French–Canadian explorer and trader (1668–1745)

Jacques de Noyon (12 February 1668 – 12 May 1745) was a French Canadian explorer, sergeant and coureur des bois. He is the first known European to visit the Boundary Waters region west of Lake Superior.

Jacques de Noyon was born on 12 February 1668, in Trois-Rivières, New France. His family moved to Boucherville not long after.

In 1688, de Noyon and three others traveled from the Montreal area to Fort Caministigoyan on Lake Superior, located at present-day Thunder Bay, Ontario. From there they traveled inland up the Kaministiquia River. His group followed the Indigenous canoe route over the Laurentian Divide, past the present-day site of Atikokan, Ontario, through what is now Quetico Provincial Park and Voyageurs National Park, Minnesota. He built a fort, established ties to the local Assiniboine people, and spent the winter on the shore of Rainy Lake. There is some question as to whether de Noyon in fact made it as far as Lake of the Woods or not.

According to the waymarker on Rainy Lake Lookout on the north side of Noden Causeway about 6.5 km east of Fort Frances,

"Jacques de Noyon was the first white man to explore this region. Born in Trois-Rivieres, Noyon worked in the fur trade as a coureur de bois. In 1688, he led an expedition beyond Lake Superior into territory previously unknown to fur traders. He and his men ascended the Kaministiquia River, crossed Dog Lake, and through several portages, reached Rainy Lake. After wintering southwest of here on the Rainy River, they pushed on to Lake of the Woods in 1689. There Assiniboines told Noyon of a route to Lake Winnipeg and the Red River. Noyon's report on his trip was used by La Verendrye when he explored westward to Red River in 1732."
— Ontario Heritage Foundation, Government of Ontario

The following summer de Noyon returned to Lake Superior, perhaps along what is now the Canada–United States border and includes Quetico Provincial Park, the Boundary Waters Canoe Area Wilderness, La Verendrye Provincial Park, and Grand Portage National Monument.

English-French animosity prevented Europeans from returning to the area west of Lake Superior for a number of years. In the 1730s La Vérendrye re-visited this Boundary Waters region, perhaps with assistance from the knowledge gained by de Noyon's travels over 40 years before. The region would become an important part of the North American fur trade, connecting the Great Lakes to the far northwestern interior of Manitoba, Saskatchewan, and beyond.

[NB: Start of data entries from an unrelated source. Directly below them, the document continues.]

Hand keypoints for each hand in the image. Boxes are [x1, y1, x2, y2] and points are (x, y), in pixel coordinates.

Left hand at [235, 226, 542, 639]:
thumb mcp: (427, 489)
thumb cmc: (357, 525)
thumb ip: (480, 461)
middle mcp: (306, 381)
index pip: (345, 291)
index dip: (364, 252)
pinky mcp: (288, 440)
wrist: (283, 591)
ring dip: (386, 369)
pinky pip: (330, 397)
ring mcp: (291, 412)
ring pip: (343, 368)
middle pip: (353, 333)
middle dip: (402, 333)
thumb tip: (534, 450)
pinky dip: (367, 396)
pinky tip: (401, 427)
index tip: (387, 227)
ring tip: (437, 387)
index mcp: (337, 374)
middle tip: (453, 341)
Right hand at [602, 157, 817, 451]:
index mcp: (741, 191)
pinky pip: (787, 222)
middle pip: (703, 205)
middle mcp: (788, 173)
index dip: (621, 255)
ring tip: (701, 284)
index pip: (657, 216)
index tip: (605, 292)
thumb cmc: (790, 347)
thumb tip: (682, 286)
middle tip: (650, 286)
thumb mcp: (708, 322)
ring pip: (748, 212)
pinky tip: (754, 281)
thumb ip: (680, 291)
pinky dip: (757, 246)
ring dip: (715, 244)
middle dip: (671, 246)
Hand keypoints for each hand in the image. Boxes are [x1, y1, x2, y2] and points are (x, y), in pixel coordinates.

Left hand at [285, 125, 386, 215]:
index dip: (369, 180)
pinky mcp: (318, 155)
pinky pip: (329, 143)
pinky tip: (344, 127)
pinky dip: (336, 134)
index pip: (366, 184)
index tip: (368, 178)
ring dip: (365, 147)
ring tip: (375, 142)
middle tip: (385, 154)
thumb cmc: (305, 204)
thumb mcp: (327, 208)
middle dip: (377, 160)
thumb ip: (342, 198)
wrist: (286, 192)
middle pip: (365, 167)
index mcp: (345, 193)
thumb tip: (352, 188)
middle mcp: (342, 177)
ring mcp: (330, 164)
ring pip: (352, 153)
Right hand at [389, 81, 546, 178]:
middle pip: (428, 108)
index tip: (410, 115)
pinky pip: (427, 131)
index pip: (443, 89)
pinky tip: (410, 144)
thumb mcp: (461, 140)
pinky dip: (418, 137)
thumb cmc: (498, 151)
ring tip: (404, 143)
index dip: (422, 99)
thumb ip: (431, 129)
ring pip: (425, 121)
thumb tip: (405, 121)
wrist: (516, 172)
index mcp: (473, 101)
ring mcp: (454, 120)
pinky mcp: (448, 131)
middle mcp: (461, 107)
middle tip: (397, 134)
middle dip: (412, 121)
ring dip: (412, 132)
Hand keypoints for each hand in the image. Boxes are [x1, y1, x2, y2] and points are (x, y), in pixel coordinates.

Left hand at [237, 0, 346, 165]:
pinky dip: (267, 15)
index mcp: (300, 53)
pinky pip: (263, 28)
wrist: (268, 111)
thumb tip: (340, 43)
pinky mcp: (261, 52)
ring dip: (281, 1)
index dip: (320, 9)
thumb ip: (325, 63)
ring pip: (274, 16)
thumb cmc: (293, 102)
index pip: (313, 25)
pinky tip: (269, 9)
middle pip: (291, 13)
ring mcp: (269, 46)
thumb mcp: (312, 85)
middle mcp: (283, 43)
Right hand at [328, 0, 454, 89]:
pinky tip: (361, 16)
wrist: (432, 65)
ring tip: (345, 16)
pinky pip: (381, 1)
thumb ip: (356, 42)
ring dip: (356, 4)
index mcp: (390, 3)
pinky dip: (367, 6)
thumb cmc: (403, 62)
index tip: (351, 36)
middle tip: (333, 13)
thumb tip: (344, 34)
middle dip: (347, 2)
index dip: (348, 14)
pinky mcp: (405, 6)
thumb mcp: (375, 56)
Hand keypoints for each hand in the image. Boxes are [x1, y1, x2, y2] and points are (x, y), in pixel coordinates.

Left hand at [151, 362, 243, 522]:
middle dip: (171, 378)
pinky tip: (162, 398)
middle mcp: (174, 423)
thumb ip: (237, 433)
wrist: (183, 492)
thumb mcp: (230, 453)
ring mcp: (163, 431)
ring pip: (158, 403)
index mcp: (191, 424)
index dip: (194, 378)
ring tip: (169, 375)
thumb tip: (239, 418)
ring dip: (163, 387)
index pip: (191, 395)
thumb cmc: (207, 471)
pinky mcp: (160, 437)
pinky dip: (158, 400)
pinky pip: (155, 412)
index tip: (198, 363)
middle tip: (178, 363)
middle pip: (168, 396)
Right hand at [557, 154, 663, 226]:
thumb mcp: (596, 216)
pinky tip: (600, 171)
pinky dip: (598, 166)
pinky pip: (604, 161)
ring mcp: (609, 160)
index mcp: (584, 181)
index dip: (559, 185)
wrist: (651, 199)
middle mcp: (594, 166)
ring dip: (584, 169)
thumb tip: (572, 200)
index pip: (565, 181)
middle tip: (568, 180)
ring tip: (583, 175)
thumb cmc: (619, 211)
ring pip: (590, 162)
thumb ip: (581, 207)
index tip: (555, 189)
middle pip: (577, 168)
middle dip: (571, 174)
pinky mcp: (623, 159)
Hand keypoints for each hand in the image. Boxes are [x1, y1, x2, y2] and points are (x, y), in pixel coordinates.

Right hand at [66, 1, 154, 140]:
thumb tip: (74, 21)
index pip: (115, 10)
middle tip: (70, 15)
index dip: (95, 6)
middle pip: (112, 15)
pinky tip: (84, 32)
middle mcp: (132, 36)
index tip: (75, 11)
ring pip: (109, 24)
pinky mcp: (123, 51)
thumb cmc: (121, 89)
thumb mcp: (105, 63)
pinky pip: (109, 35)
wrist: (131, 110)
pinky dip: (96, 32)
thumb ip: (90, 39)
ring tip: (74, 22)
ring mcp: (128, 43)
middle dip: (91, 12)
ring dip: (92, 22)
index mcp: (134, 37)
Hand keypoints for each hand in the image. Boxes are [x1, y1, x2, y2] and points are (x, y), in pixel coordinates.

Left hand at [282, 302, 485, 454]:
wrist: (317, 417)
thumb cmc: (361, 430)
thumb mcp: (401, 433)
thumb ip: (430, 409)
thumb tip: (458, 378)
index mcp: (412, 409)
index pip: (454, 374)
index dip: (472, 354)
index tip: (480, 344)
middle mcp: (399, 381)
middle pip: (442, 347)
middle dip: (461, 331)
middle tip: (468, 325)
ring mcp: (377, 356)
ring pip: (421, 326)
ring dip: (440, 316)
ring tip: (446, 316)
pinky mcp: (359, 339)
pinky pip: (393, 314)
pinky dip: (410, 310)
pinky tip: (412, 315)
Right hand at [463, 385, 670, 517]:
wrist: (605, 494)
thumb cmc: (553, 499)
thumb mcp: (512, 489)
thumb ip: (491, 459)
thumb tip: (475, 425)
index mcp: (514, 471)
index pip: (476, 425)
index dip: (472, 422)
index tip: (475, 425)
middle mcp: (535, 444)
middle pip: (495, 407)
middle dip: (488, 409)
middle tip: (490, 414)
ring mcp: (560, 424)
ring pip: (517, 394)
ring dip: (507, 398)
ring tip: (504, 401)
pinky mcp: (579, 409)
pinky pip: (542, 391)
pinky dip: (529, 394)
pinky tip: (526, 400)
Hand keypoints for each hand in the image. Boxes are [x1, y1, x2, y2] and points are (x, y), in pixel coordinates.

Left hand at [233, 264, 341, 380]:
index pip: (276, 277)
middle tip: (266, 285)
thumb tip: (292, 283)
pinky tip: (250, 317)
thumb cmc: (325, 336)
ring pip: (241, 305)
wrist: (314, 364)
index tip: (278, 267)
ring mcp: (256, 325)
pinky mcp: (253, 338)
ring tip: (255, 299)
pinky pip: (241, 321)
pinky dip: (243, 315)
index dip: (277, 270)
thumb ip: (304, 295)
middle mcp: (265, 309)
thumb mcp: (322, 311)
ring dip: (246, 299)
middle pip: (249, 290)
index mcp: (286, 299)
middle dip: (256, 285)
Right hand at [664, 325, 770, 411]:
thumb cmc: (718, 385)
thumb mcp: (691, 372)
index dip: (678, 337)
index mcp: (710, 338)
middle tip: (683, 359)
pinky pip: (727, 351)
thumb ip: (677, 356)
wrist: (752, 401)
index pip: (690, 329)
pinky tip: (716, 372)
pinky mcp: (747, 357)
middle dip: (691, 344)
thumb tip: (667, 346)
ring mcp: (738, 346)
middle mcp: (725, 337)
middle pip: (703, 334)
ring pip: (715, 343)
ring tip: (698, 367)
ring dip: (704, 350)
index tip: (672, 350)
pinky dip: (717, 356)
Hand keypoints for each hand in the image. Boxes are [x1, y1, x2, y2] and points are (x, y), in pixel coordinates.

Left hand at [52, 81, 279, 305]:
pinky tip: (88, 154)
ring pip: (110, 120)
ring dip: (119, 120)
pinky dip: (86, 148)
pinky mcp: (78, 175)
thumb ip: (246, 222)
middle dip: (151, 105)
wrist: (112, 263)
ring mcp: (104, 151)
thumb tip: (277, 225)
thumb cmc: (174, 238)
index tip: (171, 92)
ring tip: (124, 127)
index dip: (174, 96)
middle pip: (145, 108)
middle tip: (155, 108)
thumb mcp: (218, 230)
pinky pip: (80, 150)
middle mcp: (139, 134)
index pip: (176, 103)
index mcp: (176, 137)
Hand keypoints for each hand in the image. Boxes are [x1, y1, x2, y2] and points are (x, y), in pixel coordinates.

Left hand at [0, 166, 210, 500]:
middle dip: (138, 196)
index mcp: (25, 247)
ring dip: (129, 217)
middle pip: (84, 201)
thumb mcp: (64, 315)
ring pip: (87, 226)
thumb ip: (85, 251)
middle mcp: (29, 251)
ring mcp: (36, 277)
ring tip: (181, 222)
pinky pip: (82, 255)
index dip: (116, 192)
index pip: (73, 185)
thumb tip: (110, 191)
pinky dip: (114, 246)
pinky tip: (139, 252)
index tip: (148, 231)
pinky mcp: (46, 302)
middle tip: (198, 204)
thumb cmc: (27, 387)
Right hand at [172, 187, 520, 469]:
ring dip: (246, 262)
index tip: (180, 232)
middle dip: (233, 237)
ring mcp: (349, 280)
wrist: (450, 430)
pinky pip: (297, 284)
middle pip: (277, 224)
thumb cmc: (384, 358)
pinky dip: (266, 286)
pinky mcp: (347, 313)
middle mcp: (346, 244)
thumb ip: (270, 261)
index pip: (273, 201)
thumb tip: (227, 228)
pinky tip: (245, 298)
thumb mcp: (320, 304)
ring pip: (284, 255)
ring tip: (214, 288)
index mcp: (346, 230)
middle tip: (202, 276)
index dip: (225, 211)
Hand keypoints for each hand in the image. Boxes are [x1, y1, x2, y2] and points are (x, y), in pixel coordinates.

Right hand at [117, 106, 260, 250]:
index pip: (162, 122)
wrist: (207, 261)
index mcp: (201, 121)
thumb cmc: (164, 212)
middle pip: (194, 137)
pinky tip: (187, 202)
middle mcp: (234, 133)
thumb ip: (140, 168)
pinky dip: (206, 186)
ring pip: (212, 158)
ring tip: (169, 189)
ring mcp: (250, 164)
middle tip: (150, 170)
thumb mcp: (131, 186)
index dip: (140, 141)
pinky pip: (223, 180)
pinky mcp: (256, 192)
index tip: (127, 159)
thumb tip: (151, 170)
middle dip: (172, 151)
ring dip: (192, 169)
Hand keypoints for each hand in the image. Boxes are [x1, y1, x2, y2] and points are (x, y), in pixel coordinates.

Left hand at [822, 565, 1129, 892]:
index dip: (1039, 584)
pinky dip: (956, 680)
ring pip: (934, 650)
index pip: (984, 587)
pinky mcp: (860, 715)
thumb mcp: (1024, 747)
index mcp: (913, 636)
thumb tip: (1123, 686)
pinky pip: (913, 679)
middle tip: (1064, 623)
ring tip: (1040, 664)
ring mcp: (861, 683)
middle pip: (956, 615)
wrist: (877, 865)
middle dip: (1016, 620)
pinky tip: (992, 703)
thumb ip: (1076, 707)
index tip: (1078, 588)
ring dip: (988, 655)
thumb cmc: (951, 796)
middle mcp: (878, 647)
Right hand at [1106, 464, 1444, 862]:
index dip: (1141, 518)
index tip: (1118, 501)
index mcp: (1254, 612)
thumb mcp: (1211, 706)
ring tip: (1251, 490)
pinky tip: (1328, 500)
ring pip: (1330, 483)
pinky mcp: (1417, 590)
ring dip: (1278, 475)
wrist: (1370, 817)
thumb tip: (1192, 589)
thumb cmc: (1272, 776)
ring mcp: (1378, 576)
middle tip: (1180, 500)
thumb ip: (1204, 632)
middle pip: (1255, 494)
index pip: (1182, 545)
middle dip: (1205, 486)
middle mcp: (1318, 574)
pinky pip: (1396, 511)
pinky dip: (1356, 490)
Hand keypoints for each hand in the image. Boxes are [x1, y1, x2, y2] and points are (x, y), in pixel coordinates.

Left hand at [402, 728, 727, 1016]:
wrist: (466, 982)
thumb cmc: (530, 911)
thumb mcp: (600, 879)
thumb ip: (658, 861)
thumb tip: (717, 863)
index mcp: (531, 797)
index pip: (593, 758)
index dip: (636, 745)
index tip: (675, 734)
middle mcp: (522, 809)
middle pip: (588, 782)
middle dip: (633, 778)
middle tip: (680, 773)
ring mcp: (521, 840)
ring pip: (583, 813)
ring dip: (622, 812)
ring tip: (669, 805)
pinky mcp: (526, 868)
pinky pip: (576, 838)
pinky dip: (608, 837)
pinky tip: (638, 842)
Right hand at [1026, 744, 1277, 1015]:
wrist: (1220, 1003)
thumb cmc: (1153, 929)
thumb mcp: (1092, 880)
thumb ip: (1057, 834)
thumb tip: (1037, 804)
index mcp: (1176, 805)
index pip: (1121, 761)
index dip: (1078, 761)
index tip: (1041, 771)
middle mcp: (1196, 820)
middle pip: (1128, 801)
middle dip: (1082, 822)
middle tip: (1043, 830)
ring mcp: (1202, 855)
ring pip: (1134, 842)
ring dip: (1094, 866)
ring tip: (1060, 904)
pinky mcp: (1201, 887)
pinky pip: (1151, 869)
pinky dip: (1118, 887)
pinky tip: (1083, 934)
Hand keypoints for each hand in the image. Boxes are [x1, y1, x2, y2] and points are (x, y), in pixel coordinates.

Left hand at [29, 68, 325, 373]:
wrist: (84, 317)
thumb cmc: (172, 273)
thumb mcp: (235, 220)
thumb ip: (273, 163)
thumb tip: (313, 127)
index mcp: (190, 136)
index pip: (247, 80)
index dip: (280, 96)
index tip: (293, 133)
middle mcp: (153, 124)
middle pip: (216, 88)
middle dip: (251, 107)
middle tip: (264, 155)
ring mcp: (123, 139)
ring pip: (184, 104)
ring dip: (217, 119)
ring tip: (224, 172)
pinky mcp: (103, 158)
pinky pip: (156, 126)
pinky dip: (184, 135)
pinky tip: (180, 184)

Jacques de Noyon continued to travel throughout New France and New England as a trader and coureur des bois. He married Abigail Stebbins, daughter of John Stebbins, in Deerfield, Massachusetts in 1704. He was still there when the French and Indians made the 1704 Raid on Deerfield. He was captured and brought back to Canada with his wife. Ruined, he became a soldier in Fort Pontchartrain du Détroit (Detroit), finishing as a sergeant. He died on 12 May 1745 in Boucherville.

Jacques de Noyon’s sister, Marguerite de Noyon, was the great-grandmother of Toussaint Charbonneau, a fur trapper, merchant and the husband of Sacagawea whom he joined in the Lewis and Clark expedition.